My position at the start of all this was that the black middle class must use its economic power to stand up against issues such as gentrification. But between the Dialogue and my conversation with Lauren, I realised that we ourselves are victims of malevolent market forces, and this idea of a rising wealthy black population is an over-exaggeration. I have been a working professional for six years now, and I can’t afford decent housing. The most I can do to influence gentrification in Woodstock is to not go to the Biscuit Mill or write a letter to Patricia de Lille. How do I compete with the kind of wealth that can buy up an entire street of houses to remodel into a parking area? Some people’s cars are more important than other’s families.

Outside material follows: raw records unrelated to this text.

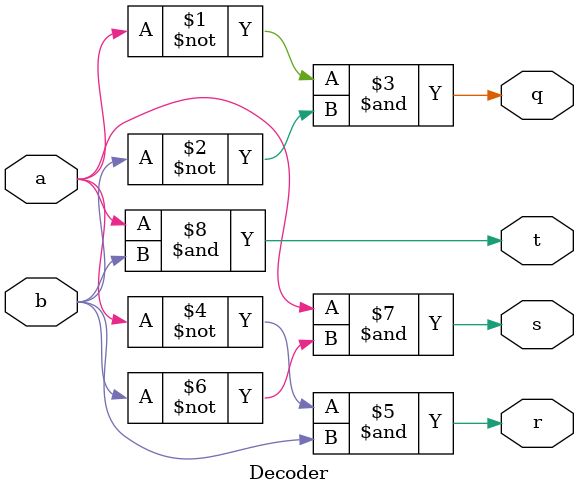
<source format=v>
`timescale 1ns / 1ps


module Decoder(
   input a, b,
    output q, r, s, t
    );
   
assign q = (~a) & (~b);
assign r = (~a) & b;
assign s = a & (~b);
assign t = a & b;

endmodule

</source>
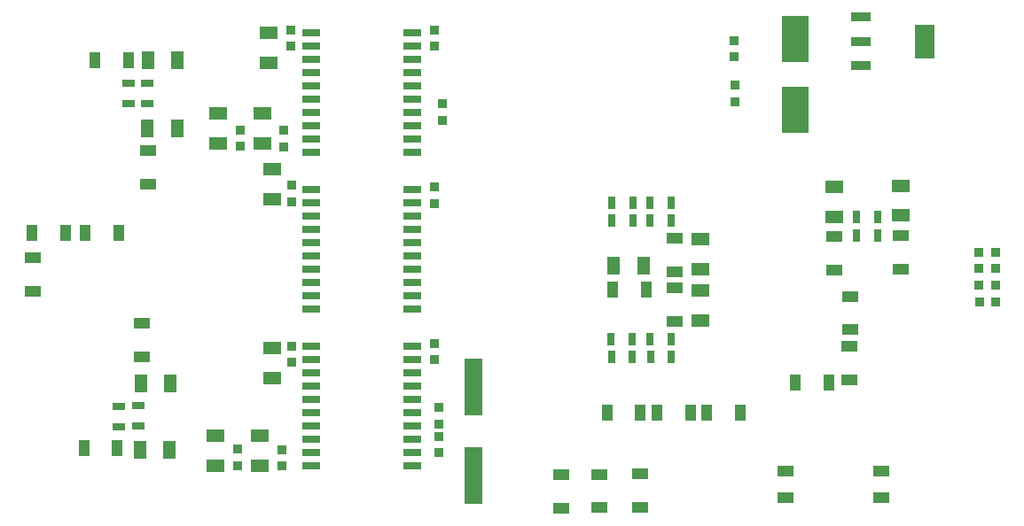
<source format=gbr>
%TF.GenerationSoftware,Altium Limited,Altium Designer,21.6.4 (81)*%
G04 Layer_Color=8421504*
%FSLAX43Y43*%
%MOMM*%
%TF.SameCoordinates,F87848A5-9C76-4C60-8026-6C1C3CCCB256*%
%TF.FilePolarity,Positive*%
%TF.FileFunction,Paste,Top*%
%TF.Part,Single*%
G01*
G75*
%TA.AperFunction,SMDPad,CuDef*%
%ADD10R,1.300X1.800*%
%ADD11R,1.000X1.600*%
%ADD12R,0.850X0.900*%
%ADD13R,1.600X1.000*%
%ADD14R,0.800X1.250*%
%ADD15R,2.500X4.450*%
%ADD16R,0.900X0.850*%
%ADD17R,1.900X0.950*%
%ADD18R,1.900X3.250*%
%ADD19R,1.800X1.300*%
%ADD20R,1.250X0.800*%
%ADD21R,1.800X0.800*%
%ADD22R,1.800X5.500*%
D10*
X16738Y14663D02*
D03*
X13888D02*
D03*
X17413Y45534D02*
D03*
X14563D02*
D03*
X17341Y39021D02*
D03*
X14491D02*
D03*
X59068Y25944D02*
D03*
X61918D02*
D03*
X13786Y8287D02*
D03*
X16636D02*
D03*
D11*
X71145Y11860D02*
D03*
X67945D02*
D03*
X79603Y14732D02*
D03*
X76403D02*
D03*
X8597Y29005D02*
D03*
X11797D02*
D03*
X66406Y11860D02*
D03*
X63206D02*
D03*
X61603Y11871D02*
D03*
X58403D02*
D03*
X3519Y29005D02*
D03*
X6719D02*
D03*
X58938Y23658D02*
D03*
X62138D02*
D03*
X11648Y8433D02*
D03*
X8448D02*
D03*
X9490Y45575D02*
D03*
X12690D02*
D03*
D12*
X93951Y25625D02*
D03*
X95501D02*
D03*
X93944Y24036D02*
D03*
X95494D02*
D03*
X93967Y22454D02*
D03*
X95517D02*
D03*
X93951Y27203D02*
D03*
X95501D02*
D03*
D13*
X3574Y23465D02*
D03*
Y26665D02*
D03*
X84575Y6270D02*
D03*
X75425Y3730D02*
D03*
X84575D02*
D03*
X75425Y6270D02*
D03*
X61603Y2800D02*
D03*
Y6000D02*
D03*
X54045Y5918D02*
D03*
Y2718D02*
D03*
X57717Y5971D02*
D03*
Y2771D02*
D03*
X86470Y28811D02*
D03*
Y25611D02*
D03*
X13958Y20419D02*
D03*
Y17219D02*
D03*
X80095Y28702D02*
D03*
Y25502D02*
D03*
X14563Y36888D02*
D03*
Y33688D02*
D03*
X64902Y28559D02*
D03*
Y25359D02*
D03*
X64871Y20575D02*
D03*
Y23775D02*
D03*
X81596Y15021D02*
D03*
Y18221D02*
D03*
X81621Y19789D02*
D03*
Y22989D02*
D03*
D14*
X64507Y30259D02*
D03*
X62507D02*
D03*
X64549Y17181D02*
D03*
X62549D02*
D03*
X60826D02*
D03*
X58826D02*
D03*
X62498Y18908D02*
D03*
X64498D02*
D03*
X58790D02*
D03*
X60790D02*
D03*
X58884Y31954D02*
D03*
X60884D02*
D03*
X84223Y30581D02*
D03*
X82223D02*
D03*
X82261Y28812D02*
D03*
X84261D02*
D03*
X58884Y30216D02*
D03*
X60884D02*
D03*
X64498Y31954D02*
D03*
X62498D02*
D03*
D15*
X76378Y40790D02*
D03*
Y47590D02*
D03*
D16*
X70587Y47409D02*
D03*
Y45859D02*
D03*
X70663Y41592D02*
D03*
Y43142D02*
D03*
X42360Y10796D02*
D03*
Y12346D02*
D03*
X42697Y41370D02*
D03*
Y39820D02*
D03*
X27349Y6791D02*
D03*
Y8341D02*
D03*
X23133Y6801D02*
D03*
Y8351D02*
D03*
X41961Y16929D02*
D03*
Y18479D02*
D03*
X41891Y31864D02*
D03*
Y33414D02*
D03*
Y46903D02*
D03*
Y48453D02*
D03*
X27568Y38844D02*
D03*
Y37294D02*
D03*
X23377Y38869D02*
D03*
Y37319D02*
D03*
X28309Y33590D02*
D03*
Y32040D02*
D03*
X28194Y48453D02*
D03*
Y46903D02*
D03*
X28267Y18225D02*
D03*
Y16675D02*
D03*
X42360Y8026D02*
D03*
Y9576D02*
D03*
D17*
X82675Y49671D02*
D03*
Y47371D02*
D03*
Y45071D02*
D03*
D18*
X88775Y47371D02*
D03*
D19*
X25241Y9620D02*
D03*
Y6770D02*
D03*
X86470Y30709D02*
D03*
Y33559D02*
D03*
X25477Y40449D02*
D03*
Y37599D02*
D03*
X20999Y6796D02*
D03*
Y9646D02*
D03*
X21269Y40472D02*
D03*
Y37622D02*
D03*
X26416Y35113D02*
D03*
Y32263D02*
D03*
X26122Y48153D02*
D03*
Y45303D02*
D03*
X26399Y18011D02*
D03*
Y15161D02*
D03*
X80095Y30582D02*
D03*
Y33432D02*
D03*
X67341Y28462D02*
D03*
Y25612D02*
D03*
X67309Y20649D02*
D03*
Y23499D02*
D03*
D20*
X13646Y12574D02*
D03*
Y10574D02*
D03*
X11791Y10488D02*
D03*
Y12488D02*
D03*
X12741Y41374D02*
D03*
Y43374D02*
D03*
X14493D02*
D03*
Y41374D02*
D03*
D21*
X39800Y18215D02*
D03*
Y16945D02*
D03*
Y15675D02*
D03*
Y14405D02*
D03*
Y11865D02*
D03*
Y13135D02*
D03*
Y8055D02*
D03*
Y6785D02*
D03*
Y9325D02*
D03*
Y10595D02*
D03*
X30200Y18215D02*
D03*
Y16945D02*
D03*
Y15675D02*
D03*
Y14405D02*
D03*
Y11865D02*
D03*
Y13135D02*
D03*
Y8055D02*
D03*
Y6785D02*
D03*
Y9325D02*
D03*
Y10595D02*
D03*
X39800Y48215D02*
D03*
Y46945D02*
D03*
Y45675D02*
D03*
Y44405D02*
D03*
Y41865D02*
D03*
Y43135D02*
D03*
Y38055D02*
D03*
Y36785D02*
D03*
Y39325D02*
D03*
Y40595D02*
D03*
X30200Y48215D02*
D03*
Y46945D02*
D03*
Y45675D02*
D03*
Y44405D02*
D03*
Y41865D02*
D03*
Y43135D02*
D03*
Y38055D02*
D03*
Y36785D02*
D03*
Y39325D02*
D03*
Y40595D02*
D03*
Y25595D02*
D03*
Y24325D02*
D03*
Y21785D02*
D03*
Y23055D02*
D03*
Y28135D02*
D03*
Y26865D02*
D03*
Y29405D02*
D03*
Y30675D02*
D03*
Y31945D02*
D03*
Y33215D02*
D03*
X39800Y25595D02*
D03*
Y24325D02*
D03*
Y21785D02*
D03*
Y23055D02*
D03*
Y28135D02*
D03*
Y26865D02*
D03*
Y29405D02*
D03*
Y30675D02*
D03*
Y31945D02*
D03*
Y33215D02*
D03*
D22*
X45644Y14321D02*
D03*
X45644Y5821D02*
D03*
%TF.MD5,d32ed463799016855919e68ff2fbae26*%
M02*

</source>
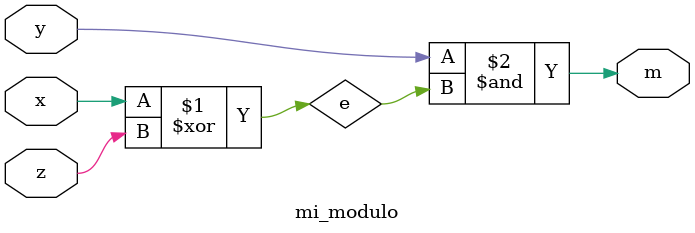
<source format=sv>
`timescale 1ns/100ps

module mi_modulo(
  input x,
  input y,
  input z,
  output m);
    wire e;
  	xor x1(e,x,z);
  	and a1(m,y,e);
endmodule

</source>
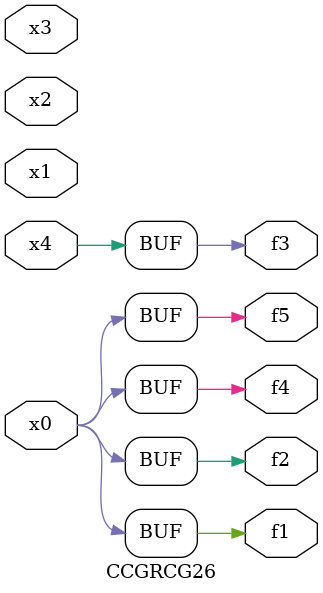
<source format=v>
module CCGRCG26(
	input x0, x1, x2, x3, x4,
	output f1, f2, f3, f4, f5
);
	assign f1 = x0;
	assign f2 = x0;
	assign f3 = x4;
	assign f4 = x0;
	assign f5 = x0;
endmodule

</source>
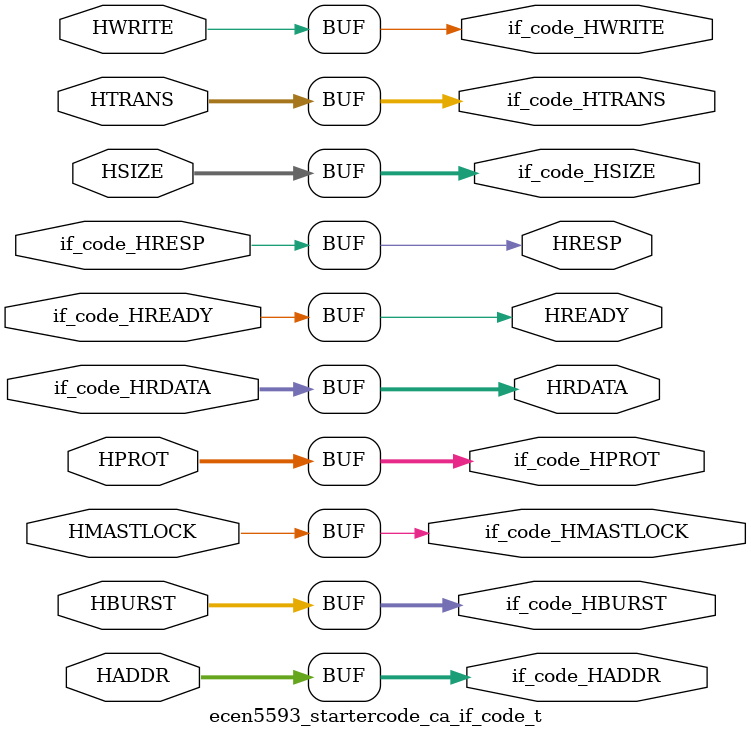
<source format=v>
/**
 *  Codasip s.r.o.
 * 
 *  CONFIDENTIAL
 * 
 *  Copyright 2024 Codasip s.r.o.
 * 
 *  All Rights Reserved.
 *  This file is part of the Codasip Studio product. No part of the Studio product, including this
 *  file, may be use, copied, modified, or distributed except in accordance with the terms contained
 *  in Codasip license agreement under which you obtained this file.
 * 
 *  \file
 *  \date    2024-04-28
 *  \author  Codasip (c) HW generator
 *  \version 9.4.2
 *  \brief   Contains module definition of the 'ecen5593_startercode_ca_if_code_t' CodAL interface.
 */

module ecen5593_startercode_ca_if_code_t(
    input  wire if_code_HREADY,
    input  wire if_code_HRESP,
    input  wire [31:0] if_code_HRDATA,
    input  wire [31:0] HADDR,
    input  wire [2:0] HBURST,
    input  wire HMASTLOCK,
    input  wire [3:0] HPROT,
    input  wire [2:0] HSIZE,
    input  wire [1:0] HTRANS,
    input  wire HWRITE,
    output wire [31:0] if_code_HADDR,
    output wire [2:0] if_code_HBURST,
    output wire if_code_HMASTLOCK,
    output wire [3:0] if_code_HPROT,
    output wire [2:0] if_code_HSIZE,
    output wire [1:0] if_code_HTRANS,
    output wire if_code_HWRITE,
    output wire HREADY,
    output wire HRESP,
    output wire [31:0] HRDATA
);
    // data-path code:
    assign if_code_HADDR = HADDR;
    assign if_code_HBURST = HBURST;
    assign if_code_HMASTLOCK = HMASTLOCK;
    assign if_code_HPROT = HPROT;
    assign if_code_HSIZE = HSIZE;
    assign if_code_HTRANS = HTRANS;
    assign if_code_HWRITE = HWRITE;
    assign HRESP = if_code_HRESP;
    assign HREADY = if_code_HREADY;
    assign HRDATA = if_code_HRDATA;
endmodule // ecen5593_startercode_ca_if_code_t

</source>
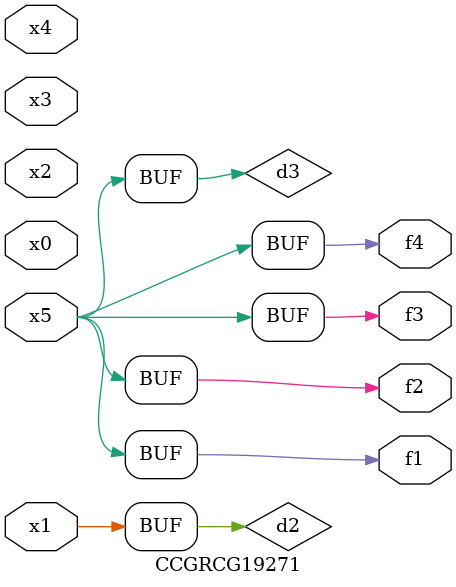
<source format=v>
module CCGRCG19271(
	input x0, x1, x2, x3, x4, x5,
	output f1, f2, f3, f4
);

	wire d1, d2, d3;

	not (d1, x5);
	or (d2, x1);
	xnor (d3, d1);
	assign f1 = d3;
	assign f2 = d3;
	assign f3 = d3;
	assign f4 = d3;
endmodule

</source>
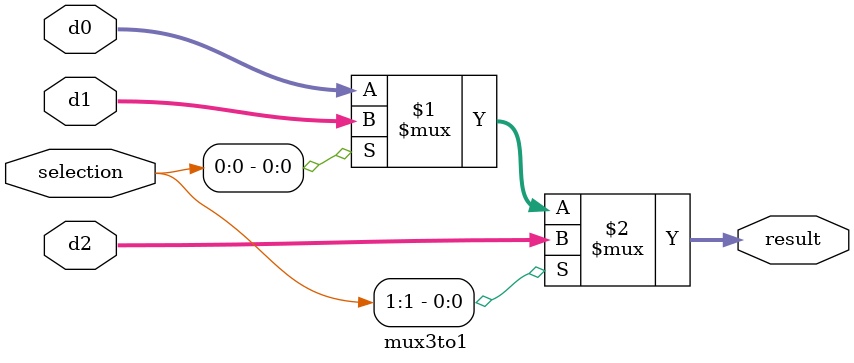
<source format=sv>
module mux3to1 #(parameter WIDTH = 8)(
    input logic  [WIDTH-1:0] d0, d1, d2,
    input logic [1:0] selection,
	output logic [WIDTH-1:0] result
);
    assign result = selection[1] ? d2 : (selection[0] ? d1 : d0);
endmodule
</source>
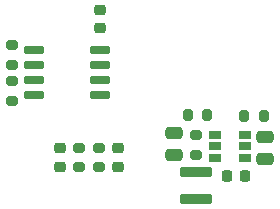
<source format=gbp>
%TF.GenerationSoftware,KiCad,Pcbnew,9.0.2-9.0.2-0~ubuntu22.04.1*%
%TF.CreationDate,2025-05-11T10:39:50+03:00*%
%TF.ProjectId,steper-motor-unit,73746570-6572-42d6-9d6f-746f722d756e,rev?*%
%TF.SameCoordinates,Original*%
%TF.FileFunction,Paste,Bot*%
%TF.FilePolarity,Positive*%
%FSLAX46Y46*%
G04 Gerber Fmt 4.6, Leading zero omitted, Abs format (unit mm)*
G04 Created by KiCad (PCBNEW 9.0.2-9.0.2-0~ubuntu22.04.1) date 2025-05-11 10:39:50*
%MOMM*%
%LPD*%
G01*
G04 APERTURE LIST*
G04 Aperture macros list*
%AMRoundRect*
0 Rectangle with rounded corners*
0 $1 Rounding radius*
0 $2 $3 $4 $5 $6 $7 $8 $9 X,Y pos of 4 corners*
0 Add a 4 corners polygon primitive as box body*
4,1,4,$2,$3,$4,$5,$6,$7,$8,$9,$2,$3,0*
0 Add four circle primitives for the rounded corners*
1,1,$1+$1,$2,$3*
1,1,$1+$1,$4,$5*
1,1,$1+$1,$6,$7*
1,1,$1+$1,$8,$9*
0 Add four rect primitives between the rounded corners*
20,1,$1+$1,$2,$3,$4,$5,0*
20,1,$1+$1,$4,$5,$6,$7,0*
20,1,$1+$1,$6,$7,$8,$9,0*
20,1,$1+$1,$8,$9,$2,$3,0*%
G04 Aperture macros list end*
%ADD10R,1.000000X0.800000*%
%ADD11RoundRect,0.250000X0.475000X-0.250000X0.475000X0.250000X-0.475000X0.250000X-0.475000X-0.250000X0*%
%ADD12RoundRect,0.225000X0.250000X-0.225000X0.250000X0.225000X-0.250000X0.225000X-0.250000X-0.225000X0*%
%ADD13RoundRect,0.225000X-0.250000X0.225000X-0.250000X-0.225000X0.250000X-0.225000X0.250000X0.225000X0*%
%ADD14RoundRect,0.090000X0.760000X-0.210000X0.760000X0.210000X-0.760000X0.210000X-0.760000X-0.210000X0*%
%ADD15RoundRect,0.200000X0.275000X-0.200000X0.275000X0.200000X-0.275000X0.200000X-0.275000X-0.200000X0*%
%ADD16RoundRect,0.120000X-1.230000X-0.280000X1.230000X-0.280000X1.230000X0.280000X-1.230000X0.280000X0*%
%ADD17RoundRect,0.250000X-0.475000X0.250000X-0.475000X-0.250000X0.475000X-0.250000X0.475000X0.250000X0*%
%ADD18RoundRect,0.225000X0.225000X0.250000X-0.225000X0.250000X-0.225000X-0.250000X0.225000X-0.250000X0*%
%ADD19RoundRect,0.200000X-0.275000X0.200000X-0.275000X-0.200000X0.275000X-0.200000X0.275000X0.200000X0*%
%ADD20RoundRect,0.200000X0.200000X0.275000X-0.200000X0.275000X-0.200000X-0.275000X0.200000X-0.275000X0*%
G04 APERTURE END LIST*
D10*
%TO.C,U1*%
X32540000Y12800000D03*
X32540000Y13750000D03*
X32540000Y14700000D03*
X35040000Y14750000D03*
X35040000Y13750000D03*
X35040000Y12800000D03*
%TD*%
D11*
%TO.C,C3*%
X29050000Y13020000D03*
X29050000Y14920000D03*
%TD*%
D12*
%TO.C,C12*%
X22820000Y23785000D03*
X22820000Y25335000D03*
%TD*%
D13*
%TO.C,C17*%
X24340000Y13590000D03*
X24340000Y12040000D03*
%TD*%
D14*
%TO.C,U4*%
X22810000Y21905000D03*
X22810000Y20635000D03*
X22810000Y19365000D03*
X22810000Y18095000D03*
X17190000Y18095000D03*
X17190000Y19365000D03*
X17190000Y20635000D03*
X17190000Y21905000D03*
%TD*%
D15*
%TO.C,R1*%
X30950000Y13060000D03*
X30950000Y14710000D03*
%TD*%
D16*
%TO.C,L1*%
X30950000Y11580000D03*
X30950000Y9280000D03*
%TD*%
D17*
%TO.C,C2*%
X36780000Y14560000D03*
X36780000Y12660000D03*
%TD*%
D13*
%TO.C,C18*%
X19400000Y13580000D03*
X19400000Y12030000D03*
%TD*%
D15*
%TO.C,R12*%
X22730000Y11995000D03*
X22730000Y13645000D03*
%TD*%
%TO.C,R13*%
X21010000Y11995000D03*
X21010000Y13645000D03*
%TD*%
D18*
%TO.C,C1*%
X35075000Y11230000D03*
X33525000Y11230000D03*
%TD*%
D19*
%TO.C,R7*%
X15370000Y22315000D03*
X15370000Y20665000D03*
%TD*%
D15*
%TO.C,R8*%
X15370000Y17630000D03*
X15370000Y19280000D03*
%TD*%
D20*
%TO.C,R2*%
X36675000Y16320000D03*
X35025000Y16320000D03*
%TD*%
%TO.C,R3*%
X31890000Y16420000D03*
X30240000Y16420000D03*
%TD*%
M02*

</source>
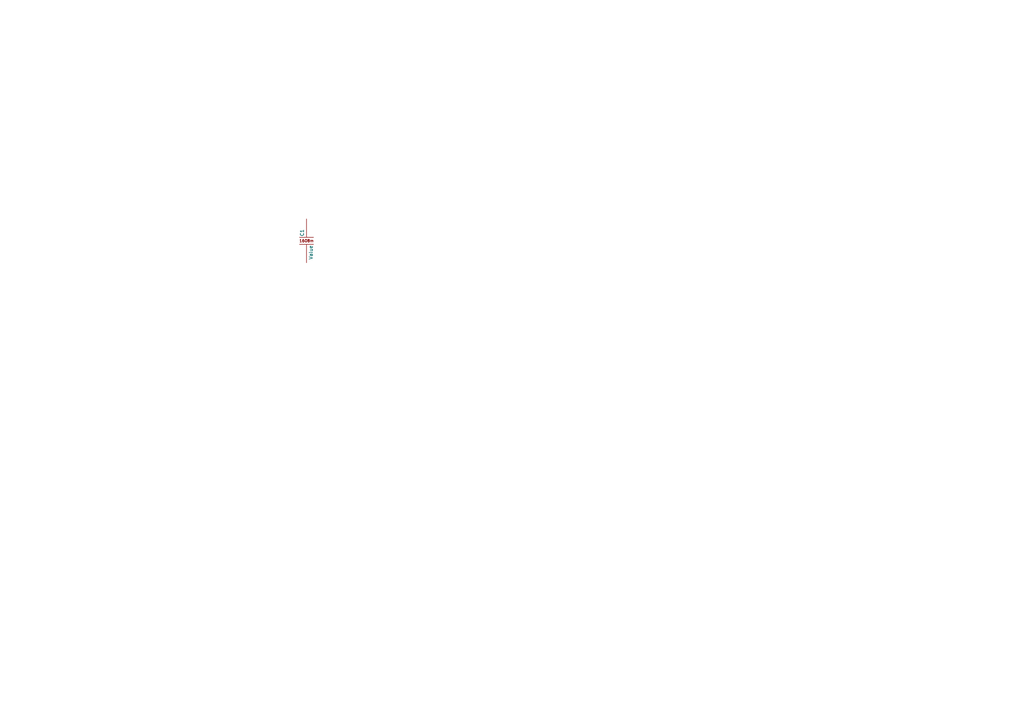
<source format=kicad_sch>
(kicad_sch (version 20230121) (generator eeschema)

  (uuid fa5df8a3-6e5f-49f9-b1a4-10cabcdbe348)

  (paper "A4")

  (lib_symbols
    (symbol "Basic:C1608m" (pin_numbers hide) (pin_names (offset 0) hide) (in_bom yes) (on_board yes)
      (property "Reference" "C" (at -1.27 1.27 90) (do_not_autoplace)
        (effects (font (size 1 1)) (justify left))
      )
      (property "Value" "Value" (at 1.27 -1.27 90) (do_not_autoplace)
        (effects (font (size 1 1)) (justify right))
      )
      (property "Footprint" "" (at 0 0 90)
        (effects (font (size 1.27 1.27)) hide)
      )
      (property "Datasheet" "" (at 0 0 90)
        (effects (font (size 1.27 1.27)) hide)
      )
      (symbol "C1608m_0_1"
        (polyline
          (pts
            (xy -2.032 1.016)
            (xy 2.032 1.016)
          )
          (stroke (width 0) (type default))
          (fill (type none))
        )
        (polyline
          (pts
            (xy 2.032 -1.016)
            (xy -2.032 -1.016)
          )
          (stroke (width 0) (type default))
          (fill (type none))
        )
      )
      (symbol "C1608m_1_1"
        (text "1608m" (at 0 0 0)
          (effects (font (size 0.8 0.8)))
        )
        (pin input line (at 0 6.35 270) (length 5.2)
          (name "1" (effects (font (size 1.27 1.27))))
          (number "1" (effects (font (size 1.27 1.27))))
        )
        (pin input line (at 0 -6.35 90) (length 5.2)
          (name "2" (effects (font (size 1.27 1.27))))
          (number "2" (effects (font (size 1.27 1.27))))
        )
      )
    )
  )


  (symbol (lib_id "Basic:C1608m") (at 88.9 69.85 0) (unit 1)
    (in_bom yes) (on_board yes) (dnp no) (fields_autoplaced)
    (uuid db01cddd-eacd-4777-bcde-503443f0f83b)
    (property "Reference" "C1" (at 87.63 68.58 90) (do_not_autoplace)
      (effects (font (size 1 1)) (justify left))
    )
    (property "Value" "Value" (at 90.17 71.12 90) (do_not_autoplace)
      (effects (font (size 1 1)) (justify right))
    )
    (property "Footprint" "" (at 88.9 69.85 90)
      (effects (font (size 1.27 1.27)) hide)
    )
    (property "Datasheet" "" (at 88.9 69.85 90)
      (effects (font (size 1.27 1.27)) hide)
    )
    (pin "1" (uuid 56d6660d-cfcf-4f72-bcc7-2c77737e7458))
    (pin "2" (uuid 868dd74c-5225-4198-b55e-fca12ae073be))
    (instances
      (project "USB_PD_BB"
        (path "/fa5df8a3-6e5f-49f9-b1a4-10cabcdbe348"
          (reference "C1") (unit 1)
        )
      )
    )
  )

  (sheet_instances
    (path "/" (page "1"))
  )
)

</source>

We were asked to answer two questions in relation to the issues we seek to address: What tools do I currently have? And what tools do I need? My education, my experience and other strokes of luck and hard work, will likely never counter-balance the head start that family wealth or inheritance or even the ability of a parent to co-sign on a mortgage has. And as increases in the ‘value’ of housing far outstrips salaries, what this means is our democracy, in its current form, will not deliver equal opportunity to all citizens.

The uprisings at our universities are a reminder of the unsustainability of that kind of inequality. My peers still believed that a degree and a job would get you there. These students appear to have stopped believing that myth.

I still do not know exactly what my role is or where the answer lies, but the question has not and will not leave me. It is a question that should not leave the minds of city mayors and national leaders either. Whether we look to Finland or elsewhere or invent something specifically South African, our democracy depends on much more proactive housing interventions.

 

In her professional and personal life, Rushka is interested in socio-economic inequality and inclusivity, and how environmental sustainability can contribute to solving these issues. She is a development practitioner, working at the intersection of environmental and socio-economic issues to develop sustainable solutions to complex problems.

Her current work involves contributing to policy, strategy and projects for sustainable and inclusive economic development in the Western Cape. Rushka earned a social science degree, and after beginning her working life in the marketing world, has crafted a career in public sector environmental sustainability. She works in the Green Economy within the Western Cape Government Department of Environmental Affairs and Development Planning.